Ganha força, aparentemente, a terceira via: um formato híbrido, no futuro, entre o Entremuralhas e o Extramuralhas. “É indissociável um certo misticismo, que não gostávamos de perder totalmente, porque é isso que nos distingue”, comenta o presidente da Fade In. “Provavelmente, vamos precisar desse cenário [o Castelo] para readquirir esse encanto, esse fascínio, esse romantismo”.

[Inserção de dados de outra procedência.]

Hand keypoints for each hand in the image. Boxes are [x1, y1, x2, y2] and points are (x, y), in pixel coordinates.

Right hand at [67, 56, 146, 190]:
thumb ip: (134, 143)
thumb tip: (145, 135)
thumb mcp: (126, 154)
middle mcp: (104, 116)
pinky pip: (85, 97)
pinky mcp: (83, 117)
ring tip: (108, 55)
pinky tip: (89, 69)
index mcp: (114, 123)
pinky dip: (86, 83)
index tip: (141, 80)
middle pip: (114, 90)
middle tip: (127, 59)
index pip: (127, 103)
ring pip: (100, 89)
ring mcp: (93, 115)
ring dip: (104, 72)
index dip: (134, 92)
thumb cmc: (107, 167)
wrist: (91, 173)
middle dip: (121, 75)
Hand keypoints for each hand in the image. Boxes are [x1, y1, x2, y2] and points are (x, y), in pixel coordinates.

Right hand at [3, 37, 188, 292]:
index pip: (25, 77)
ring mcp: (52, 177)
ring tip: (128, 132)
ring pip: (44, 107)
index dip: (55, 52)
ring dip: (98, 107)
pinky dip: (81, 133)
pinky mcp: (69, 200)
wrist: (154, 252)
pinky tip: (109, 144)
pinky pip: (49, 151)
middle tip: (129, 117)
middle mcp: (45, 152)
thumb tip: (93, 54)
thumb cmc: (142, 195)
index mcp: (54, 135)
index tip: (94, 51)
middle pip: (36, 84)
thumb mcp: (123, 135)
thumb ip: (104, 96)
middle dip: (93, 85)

Desde a última edição, em 2019, o mundo está diferente. A pandemia, a guerra, a inflação. Madrid tem um novo festival, o Darkmad. “Não é que nos faça concorrência, mas leva bandas que nós antigamente trazíamos e que não iam a Espanha. E agora indo a Espanha os espanhóis já não vêm aqui vê-los”, explica Carlos Matos. Apesar da incerteza, é provável que 2022 seja, finalmente, o ano do reencontro em Leiria da nação gótica, o regresso de caras familiares, o retomar de afectos que estão para sempre ligados à música e à cidade. Este ano, há até quem venha do Panamá, na América Central.
Do programa do Extramuralhas em 2022 fazem também parte três afterparties, performances no Jardim Luís de Camões pelo grupo de teatro Manipulartes e uma exposição de fotografia, sobre as primeiras dez edições do festival, da autoria de Miguel Silva (In & Out, no foyer do Teatro José Lúcio da Silva).

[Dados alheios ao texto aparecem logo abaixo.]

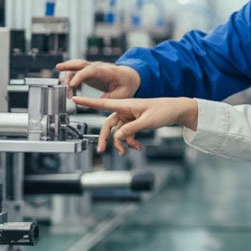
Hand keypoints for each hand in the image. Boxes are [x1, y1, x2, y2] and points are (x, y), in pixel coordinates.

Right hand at [56, 59, 140, 98]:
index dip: (80, 75)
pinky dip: (69, 81)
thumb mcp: (121, 95)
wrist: (129, 77)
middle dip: (69, 64)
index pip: (91, 70)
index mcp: (108, 71)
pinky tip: (69, 92)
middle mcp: (98, 67)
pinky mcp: (88, 73)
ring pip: (76, 67)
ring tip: (66, 94)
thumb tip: (93, 104)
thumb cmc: (126, 85)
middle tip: (58, 68)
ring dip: (67, 77)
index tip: (72, 84)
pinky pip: (75, 73)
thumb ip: (108, 99)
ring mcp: (92, 69)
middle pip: (81, 63)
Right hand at [71, 96, 197, 154]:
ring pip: (118, 133)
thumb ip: (131, 130)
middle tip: (101, 150)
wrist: (175, 111)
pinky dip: (131, 142)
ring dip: (122, 143)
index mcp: (125, 104)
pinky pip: (127, 135)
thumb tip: (117, 137)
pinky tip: (138, 147)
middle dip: (105, 138)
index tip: (74, 99)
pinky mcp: (134, 123)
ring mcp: (129, 117)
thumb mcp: (147, 122)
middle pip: (108, 125)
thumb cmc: (163, 111)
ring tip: (130, 151)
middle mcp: (125, 110)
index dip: (88, 102)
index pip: (103, 103)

A guerra na Ucrânia não é esquecida. No passado, tocaram em Leiria bandas com origem na Rússia (Motorama e Shortparis) e se o mesmo não sucede este ano, não significa que a Fade In adere a uma atitude de cancelamento. Pelo contrário. “Têm tido um papel activo anti-guerra. Alguns dos elementos dos Shortparis que estiveram aqui [em Leiria] já estiveram presos”, realça Carlos Matos.
Para 2022, a Fade In adoptou como ex-libris do festival, nos cartazes, desdobráveis, t-shirts, pórticos, estandartes de palco e restantes materiais de comunicação, uma figura que integra o grupo escultórico da autoria de Fernando Marques instalado junto ao edifício Maringá, com o título Homenagem ao Emigrante. Quis, deste modo, “sublinhar essa merecida homenagem” e “estendê-la também a todos os imigrantes, migrantes, deslocados e refugiados deste mundo que, agora mais que nunca, precisa que defendamos os ideais de solidariedade, fraternidade e igualdade”, lê-se numa publicação nas redes sociais.
“É oportuno e é uma maneira de mostrarmos que estamos com os mais fracos”, completa Carlos Martos.